Activity:
Look below for the line containing "focal_35mm: 158"; from there, print each line exactly up to and including the line containing "f_number: 3.5", and stop.

Data extracts:
******************************

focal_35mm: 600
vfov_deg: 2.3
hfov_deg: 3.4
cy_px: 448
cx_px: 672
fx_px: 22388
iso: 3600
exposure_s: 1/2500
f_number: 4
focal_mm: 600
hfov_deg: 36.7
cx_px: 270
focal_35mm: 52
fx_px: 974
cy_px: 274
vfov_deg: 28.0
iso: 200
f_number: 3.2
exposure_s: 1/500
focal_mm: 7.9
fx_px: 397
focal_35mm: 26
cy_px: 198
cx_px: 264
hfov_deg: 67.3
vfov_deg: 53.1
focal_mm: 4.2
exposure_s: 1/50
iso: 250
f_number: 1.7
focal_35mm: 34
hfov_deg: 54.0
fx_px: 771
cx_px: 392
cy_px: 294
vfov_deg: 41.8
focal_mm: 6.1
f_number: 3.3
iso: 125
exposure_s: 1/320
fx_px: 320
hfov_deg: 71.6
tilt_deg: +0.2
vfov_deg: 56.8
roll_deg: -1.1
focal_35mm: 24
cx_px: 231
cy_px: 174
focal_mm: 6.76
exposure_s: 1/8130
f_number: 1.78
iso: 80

******************************

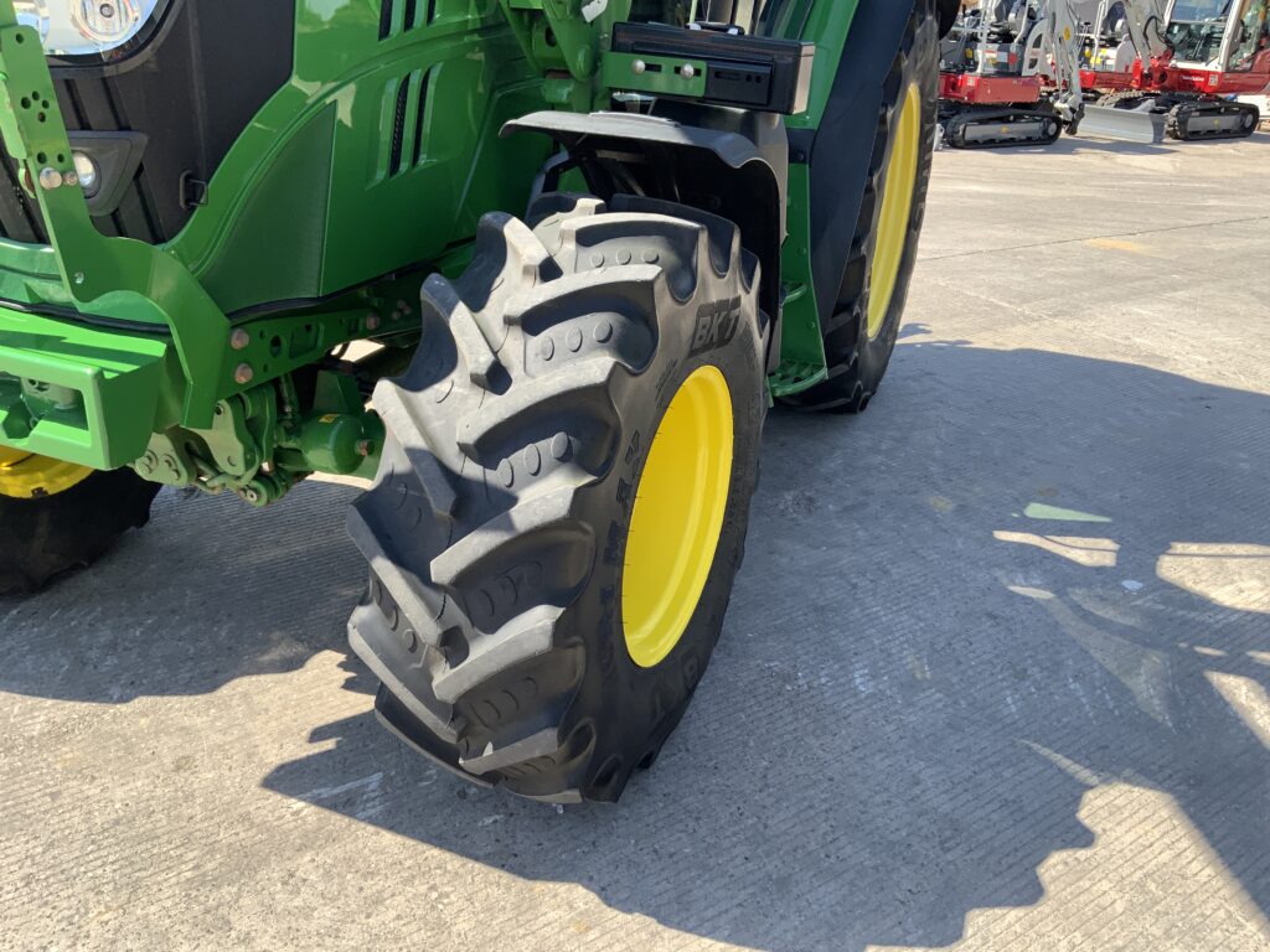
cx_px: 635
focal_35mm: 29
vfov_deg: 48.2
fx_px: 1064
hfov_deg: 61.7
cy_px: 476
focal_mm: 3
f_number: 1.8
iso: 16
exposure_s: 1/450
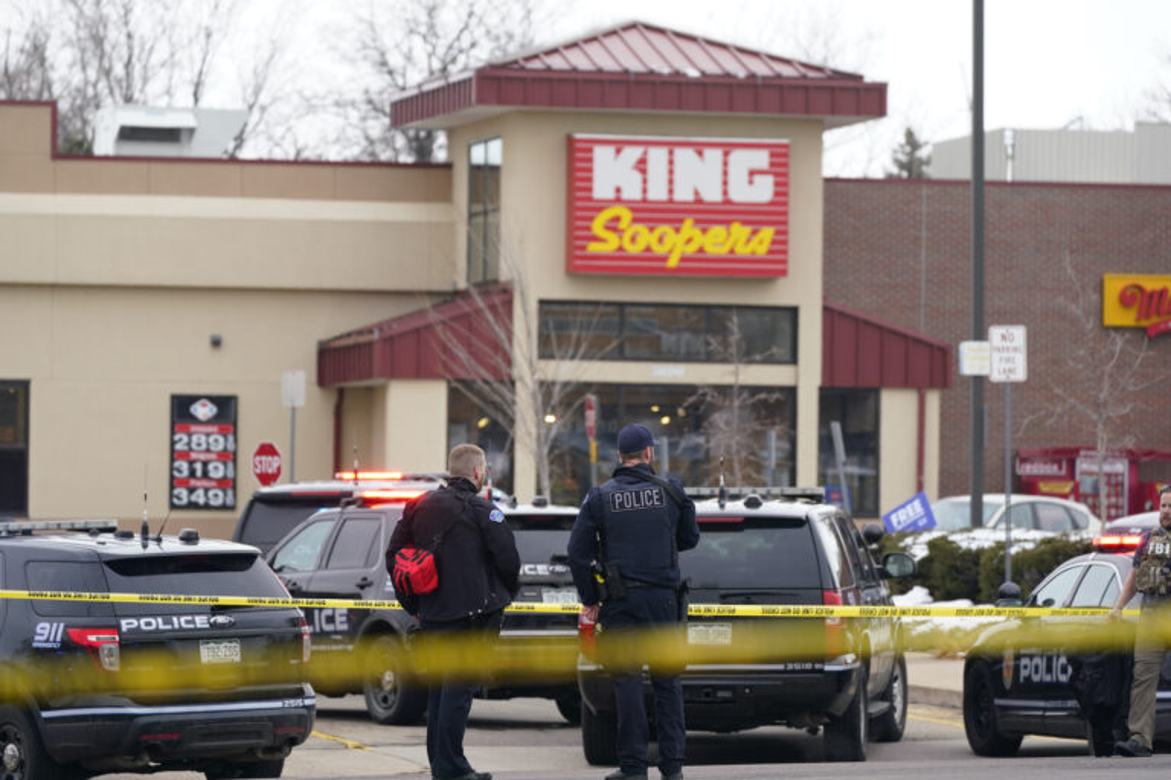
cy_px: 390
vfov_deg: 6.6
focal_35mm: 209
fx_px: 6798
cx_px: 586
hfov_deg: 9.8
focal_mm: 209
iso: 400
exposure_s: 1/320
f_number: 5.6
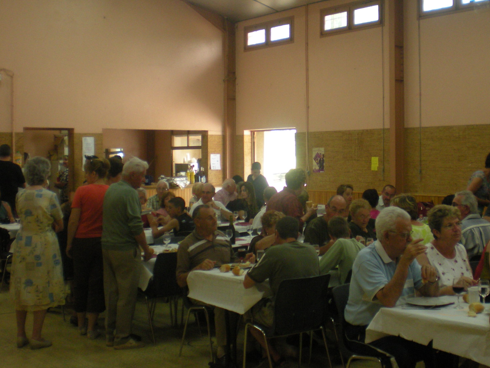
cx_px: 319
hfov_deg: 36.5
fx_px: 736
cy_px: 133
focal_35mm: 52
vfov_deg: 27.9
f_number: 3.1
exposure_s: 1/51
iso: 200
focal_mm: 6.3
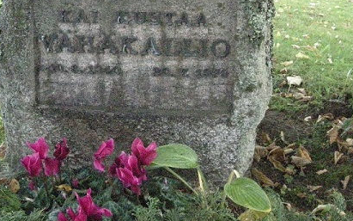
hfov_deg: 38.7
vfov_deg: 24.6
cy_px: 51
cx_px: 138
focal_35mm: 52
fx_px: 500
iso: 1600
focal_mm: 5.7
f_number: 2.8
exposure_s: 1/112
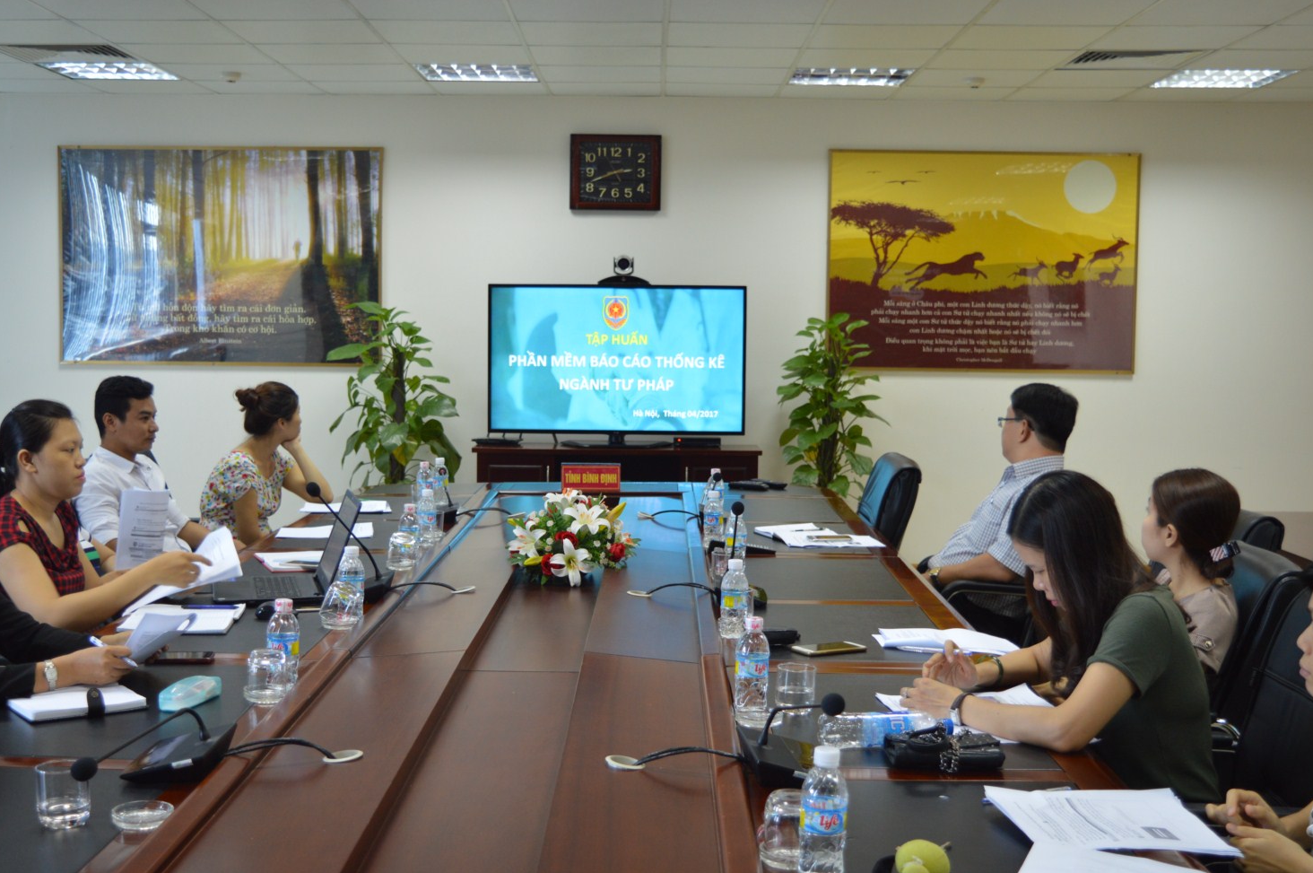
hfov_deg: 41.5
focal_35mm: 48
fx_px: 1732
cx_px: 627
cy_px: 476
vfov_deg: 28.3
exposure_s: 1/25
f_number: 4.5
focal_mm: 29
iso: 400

******************************

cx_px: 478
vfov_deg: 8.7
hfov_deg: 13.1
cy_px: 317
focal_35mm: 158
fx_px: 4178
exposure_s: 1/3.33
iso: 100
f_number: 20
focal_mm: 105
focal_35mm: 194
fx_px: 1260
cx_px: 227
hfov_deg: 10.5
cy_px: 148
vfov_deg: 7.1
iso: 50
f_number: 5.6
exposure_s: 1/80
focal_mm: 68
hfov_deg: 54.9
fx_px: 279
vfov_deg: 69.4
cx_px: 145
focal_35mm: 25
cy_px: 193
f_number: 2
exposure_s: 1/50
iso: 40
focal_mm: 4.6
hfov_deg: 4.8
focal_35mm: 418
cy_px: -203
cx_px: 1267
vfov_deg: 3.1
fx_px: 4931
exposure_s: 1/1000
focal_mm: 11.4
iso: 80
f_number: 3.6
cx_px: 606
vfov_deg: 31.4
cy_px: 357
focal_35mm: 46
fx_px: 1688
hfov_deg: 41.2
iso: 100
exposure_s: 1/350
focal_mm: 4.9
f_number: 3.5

******************************

Result of the task:
focal_35mm: 158
fx_px: 4178
exposure_s: 1/3.33
iso: 100
f_number: 20
focal_mm: 105
focal_35mm: 194
fx_px: 1260
cx_px: 227
hfov_deg: 10.5
cy_px: 148
vfov_deg: 7.1
iso: 50
f_number: 5.6
exposure_s: 1/80
focal_mm: 68
hfov_deg: 54.9
fx_px: 279
vfov_deg: 69.4
cx_px: 145
focal_35mm: 25
cy_px: 193
f_number: 2
exposure_s: 1/50
iso: 40
focal_mm: 4.6
hfov_deg: 4.8
focal_35mm: 418
cy_px: -203
cx_px: 1267
vfov_deg: 3.1
fx_px: 4931
exposure_s: 1/1000
focal_mm: 11.4
iso: 80
f_number: 3.6
cx_px: 606
vfov_deg: 31.4
cy_px: 357
focal_35mm: 46
fx_px: 1688
hfov_deg: 41.2
iso: 100
exposure_s: 1/350
focal_mm: 4.9
f_number: 3.5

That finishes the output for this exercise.